Following the recent trial of platooning – a convoy in which a number of vehicles automatically follow a leader – by Scania, the other Swedish truck maker Volvo has also participated in a platooning exercise on a public motorway with other road users.
The tests were part of the EU-funded SARTRE (Safe Road Trains for the Environment) project – a joint venture between seven European partners, including Volvo Trucks.
The exercise took place on a motorway outside Barcelona, Spain, with the ‘road train’ – consisting of both trucks and cars travelling among other road users – covering 200 km in one day.
In the SARTRE project, safety systems including cameras and radars are installed in the following vehicles to monitor the lead truck as well as other vehicles in the immediate vicinity.
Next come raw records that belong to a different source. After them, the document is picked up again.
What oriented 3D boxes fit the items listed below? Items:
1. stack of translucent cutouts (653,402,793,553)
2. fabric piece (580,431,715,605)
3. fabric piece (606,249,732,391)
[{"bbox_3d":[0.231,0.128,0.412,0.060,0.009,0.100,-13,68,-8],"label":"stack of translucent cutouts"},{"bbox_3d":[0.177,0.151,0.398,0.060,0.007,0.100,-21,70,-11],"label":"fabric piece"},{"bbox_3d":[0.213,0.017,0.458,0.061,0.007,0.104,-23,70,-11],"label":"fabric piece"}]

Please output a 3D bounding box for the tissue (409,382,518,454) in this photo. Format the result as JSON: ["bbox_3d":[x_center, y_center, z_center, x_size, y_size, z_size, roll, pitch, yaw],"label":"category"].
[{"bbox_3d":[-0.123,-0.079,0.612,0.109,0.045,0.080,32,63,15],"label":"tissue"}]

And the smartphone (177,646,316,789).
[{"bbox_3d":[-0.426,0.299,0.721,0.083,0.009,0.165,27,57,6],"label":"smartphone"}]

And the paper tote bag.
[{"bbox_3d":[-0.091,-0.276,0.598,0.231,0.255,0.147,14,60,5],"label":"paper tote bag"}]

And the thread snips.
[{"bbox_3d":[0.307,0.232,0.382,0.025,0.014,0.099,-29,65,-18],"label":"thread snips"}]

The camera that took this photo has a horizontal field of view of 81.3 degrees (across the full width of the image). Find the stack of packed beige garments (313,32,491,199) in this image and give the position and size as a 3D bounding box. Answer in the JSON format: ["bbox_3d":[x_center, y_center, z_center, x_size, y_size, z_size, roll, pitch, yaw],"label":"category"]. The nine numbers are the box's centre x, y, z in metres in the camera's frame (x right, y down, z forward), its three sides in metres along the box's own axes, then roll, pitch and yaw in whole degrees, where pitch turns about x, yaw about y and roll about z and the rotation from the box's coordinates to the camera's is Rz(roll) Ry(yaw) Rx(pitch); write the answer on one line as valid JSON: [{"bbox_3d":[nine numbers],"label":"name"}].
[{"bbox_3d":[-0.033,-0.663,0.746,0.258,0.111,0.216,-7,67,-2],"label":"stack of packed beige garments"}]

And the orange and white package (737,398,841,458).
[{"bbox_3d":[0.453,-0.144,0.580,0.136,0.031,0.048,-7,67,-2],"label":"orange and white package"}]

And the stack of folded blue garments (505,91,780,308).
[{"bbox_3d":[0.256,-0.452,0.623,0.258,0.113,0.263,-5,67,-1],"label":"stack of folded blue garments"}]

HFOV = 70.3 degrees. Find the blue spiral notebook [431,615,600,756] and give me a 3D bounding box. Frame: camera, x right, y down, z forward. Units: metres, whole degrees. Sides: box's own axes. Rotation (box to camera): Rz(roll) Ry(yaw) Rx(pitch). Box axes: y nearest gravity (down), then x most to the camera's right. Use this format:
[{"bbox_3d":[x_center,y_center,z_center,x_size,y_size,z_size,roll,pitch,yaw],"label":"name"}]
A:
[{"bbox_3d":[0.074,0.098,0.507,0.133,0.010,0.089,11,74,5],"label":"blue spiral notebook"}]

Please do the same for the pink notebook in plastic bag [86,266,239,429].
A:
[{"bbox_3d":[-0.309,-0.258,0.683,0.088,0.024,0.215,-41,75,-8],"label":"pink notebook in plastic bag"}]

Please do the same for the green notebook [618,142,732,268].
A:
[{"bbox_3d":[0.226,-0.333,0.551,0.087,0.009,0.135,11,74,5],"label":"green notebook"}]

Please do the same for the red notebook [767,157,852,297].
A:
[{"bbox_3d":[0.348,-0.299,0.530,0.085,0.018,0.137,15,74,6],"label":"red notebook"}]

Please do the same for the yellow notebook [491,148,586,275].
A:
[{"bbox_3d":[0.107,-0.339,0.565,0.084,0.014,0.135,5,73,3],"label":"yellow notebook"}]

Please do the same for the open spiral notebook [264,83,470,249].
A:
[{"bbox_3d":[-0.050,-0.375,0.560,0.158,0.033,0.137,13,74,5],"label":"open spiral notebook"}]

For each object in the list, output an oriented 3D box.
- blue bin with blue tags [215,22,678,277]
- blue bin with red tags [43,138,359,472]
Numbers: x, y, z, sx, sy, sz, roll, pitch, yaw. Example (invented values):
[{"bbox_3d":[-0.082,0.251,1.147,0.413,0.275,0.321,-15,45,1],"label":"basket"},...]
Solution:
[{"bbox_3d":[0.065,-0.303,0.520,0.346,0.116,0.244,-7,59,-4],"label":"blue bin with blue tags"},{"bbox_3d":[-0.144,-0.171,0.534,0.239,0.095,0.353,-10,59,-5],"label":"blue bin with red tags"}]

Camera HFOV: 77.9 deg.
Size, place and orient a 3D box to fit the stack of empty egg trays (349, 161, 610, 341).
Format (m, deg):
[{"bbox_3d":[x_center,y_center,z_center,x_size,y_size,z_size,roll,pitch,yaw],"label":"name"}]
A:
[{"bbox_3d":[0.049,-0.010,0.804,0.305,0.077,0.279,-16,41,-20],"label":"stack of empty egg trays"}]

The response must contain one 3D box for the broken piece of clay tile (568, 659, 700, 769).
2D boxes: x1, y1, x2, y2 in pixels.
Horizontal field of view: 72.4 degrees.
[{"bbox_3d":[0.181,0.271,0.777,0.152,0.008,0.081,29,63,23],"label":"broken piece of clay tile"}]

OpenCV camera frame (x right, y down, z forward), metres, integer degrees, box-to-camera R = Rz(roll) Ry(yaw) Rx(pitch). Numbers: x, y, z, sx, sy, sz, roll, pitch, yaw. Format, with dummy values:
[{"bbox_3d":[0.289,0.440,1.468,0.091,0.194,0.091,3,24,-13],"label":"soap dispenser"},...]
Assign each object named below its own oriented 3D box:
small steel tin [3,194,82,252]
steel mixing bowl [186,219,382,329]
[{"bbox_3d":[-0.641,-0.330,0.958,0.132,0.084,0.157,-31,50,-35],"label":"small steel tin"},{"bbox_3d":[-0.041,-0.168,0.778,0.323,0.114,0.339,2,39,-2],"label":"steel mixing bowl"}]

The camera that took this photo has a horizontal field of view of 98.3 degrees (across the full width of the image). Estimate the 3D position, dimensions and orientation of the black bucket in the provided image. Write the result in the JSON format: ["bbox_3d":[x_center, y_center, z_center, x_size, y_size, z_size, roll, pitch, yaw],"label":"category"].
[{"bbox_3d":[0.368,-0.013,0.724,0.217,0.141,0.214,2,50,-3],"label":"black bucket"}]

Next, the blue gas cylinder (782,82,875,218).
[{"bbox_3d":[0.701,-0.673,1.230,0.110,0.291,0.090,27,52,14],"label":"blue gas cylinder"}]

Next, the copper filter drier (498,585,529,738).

By adding wireless communication, all the vehicles in the platoon mimic the actions of the lead truck – accelerating, braking and turning in exactly the same way.
During the test in Spain, three cars and a truck followed the lead Volvo truck at 85 km/h with the distance between each vehicle said to have been just six metres!
“The truck behaved exactly as expected, and the following vehicles responded just as planned,” enthused Andreas Ekfjorden, project manager for Volvo Trucks in the SARTRE project and test driver of the lead truck in Spain. “It was great to be a part of this landmark event.”
The environmental impact of a road train is lower than that of conventional traffic, since the following vehicles are close behind the truck and each other and can therefore benefit from lower aerodynamic drag. It can also assist by improving traffic flow, enabling road capacity to be utilised more efficiently.
In the haulage industry – where fuel efficiency is a highly critical success factor – these findings raise questions on how the savings should be distributed. To this end, analysis of business models for platoons is an integral part of the SARTRE project.
“Haulage firms stand to gain from platoons, but more work needs to be done before it is possible to say what a working business model will look like,” said Frida Ramde, intelligent vehicle technologies manager at Volvo Trucks.
The three-year SARTRE project began in 2009. Following the test on public roads in Spain, the project is now entering a new phase with the focus on analysis of fuel economy improvements.